On 22 October, ten days after Spungen's death, Vicious tried to kill himself by slitting his wrists with shards from a broken light bulb. He was taken to Bellevue Hospital for observation and while he was there he tried to jump to his death from a window. After orderlies pulled him from he window they reported that he shouted, “I want to be with my Nancy.”
While he was out on bail, Vicious gave an interview where he said that Spungen’s death was inevitability and that it was “meant to happen.” He went onto say that “Nancy always said she'd die before she was 21.” In the same interview Sid continued his suicidal line of thinking when he said that he wanted to be “under the ground.”

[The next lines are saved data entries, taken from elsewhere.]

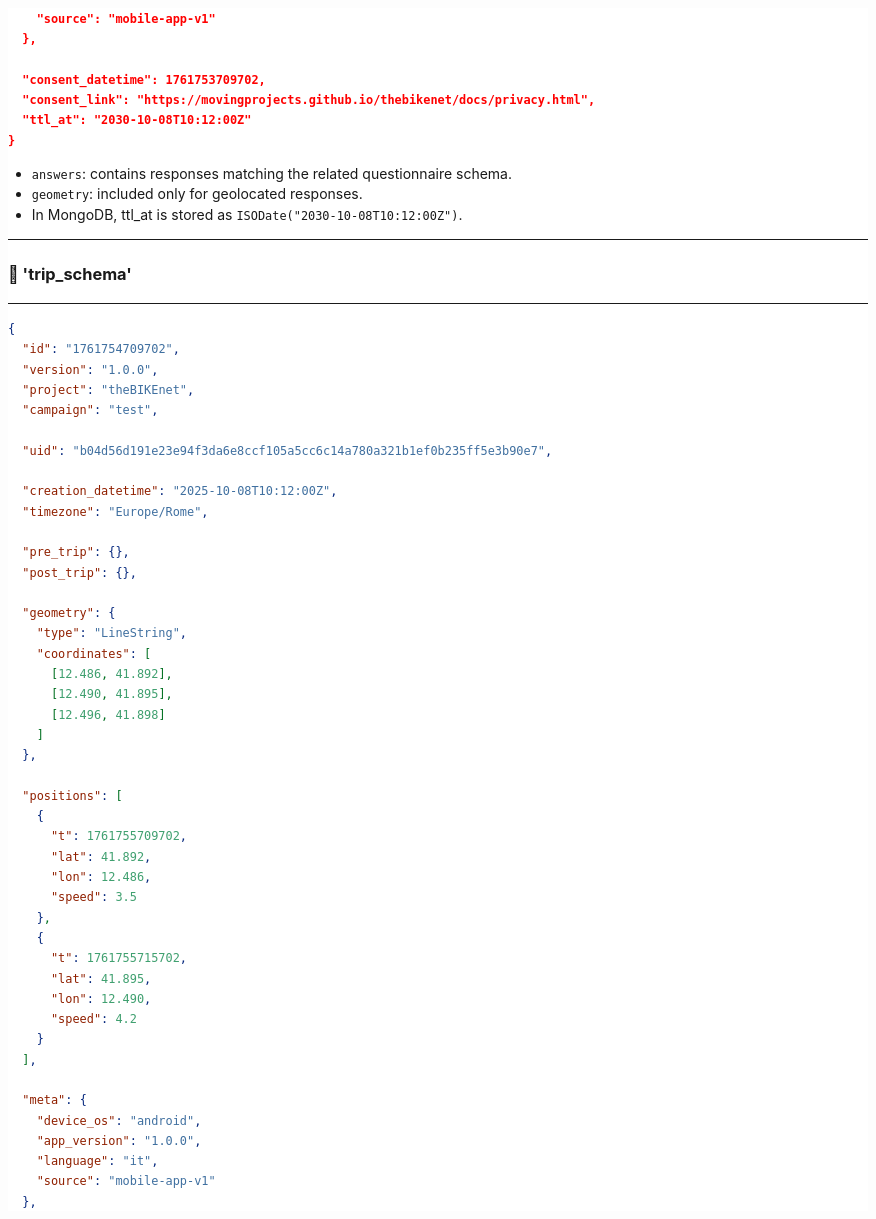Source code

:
 ```json
    "source": "mobile-app-v1"
  },

  "consent_datetime": 1761753709702,
  "consent_link": "https://movingprojects.github.io/thebikenet/docs/privacy.html",  
  "ttl_at": "2030-10-08T10:12:00Z"
}
```

- `answers`: contains responses matching the related questionnaire schema.
- `geometry`: included only for geolocated responses.
- In MongoDB, ttl_at is stored as `ISODate("2030-10-08T10:12:00Z")`.
 
---

### 🧩 'trip_schema'

---

```json
{
  "id": "1761754709702",
  "version": "1.0.0",
  "project": "theBIKEnet",
  "campaign": "test",
  
  "uid": "b04d56d191e23e94f3da6e8ccf105a5cc6c14a780a321b1ef0b235ff5e3b90e7",

  "creation_datetime": "2025-10-08T10:12:00Z",
  "timezone": "Europe/Rome", 

  "pre_trip": {},
  "post_trip": {},

  "geometry": {
    "type": "LineString",
    "coordinates": [
      [12.486, 41.892],
      [12.490, 41.895],
      [12.496, 41.898]
    ]
  },
  
  "positions": [
    {
      "t": 1761755709702,
      "lat": 41.892,
      "lon": 12.486,
      "speed": 3.5
    },
    {
      "t": 1761755715702,
      "lat": 41.895,
      "lon": 12.490,
      "speed": 4.2
    }
  ],

  "meta": {
    "device_os": "android",
    "app_version": "1.0.0",
    "language": "it",
    "source": "mobile-app-v1"
  },
```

Mick Jagger paid for Sid's legal representation

Even though he was a former Sex Pistol, Vicious didn’t have a lot of money to throw around for legal fees. It was never reported at the time, but Rolling Stones singer Mick Jagger paid for Sid’s legal representation. Decades later John Lydon finally tipped his hat to Jagger when he said, “Mick Jagger got in there and brought lawyers into it on Sid’s behalf…He never used it to advance himself publicity-wise.”
With Jagger’s lawyers on the case all Vicious had to do was lay low, but that’s not something he knew how to do. On December 9, 1978, Vicious attacked Patti Smith’s brother Todd at a concert in New York. He was arrested and sent to Riker’s Island for a 55 day detox program. When he got out on bail on February 1, 1979 he was placed in the custody of Sex Pistols manager Malcolm McLaren.
Sid died before Nancy's death could be solved

After making bail on February 1 Vicious threw himself a going away party -- it’s just that he didn’t know it at the time. Members of the New York punk scene all stopped by while Vicious took copious amounts of drugs in spite of his recent detox. On February 2, 1979 he was ruled dead by heroin overdose. As he was the number one suspect, his death put an end to the investigation into Nancy’s murder leaving the end of her life up to speculation. If Vicious had survived the night and gone to trial, maybe the NYPD would have discovered a different suspect, or they would have thrown the book at Vicious. Either way we’ll never know exactly what happened.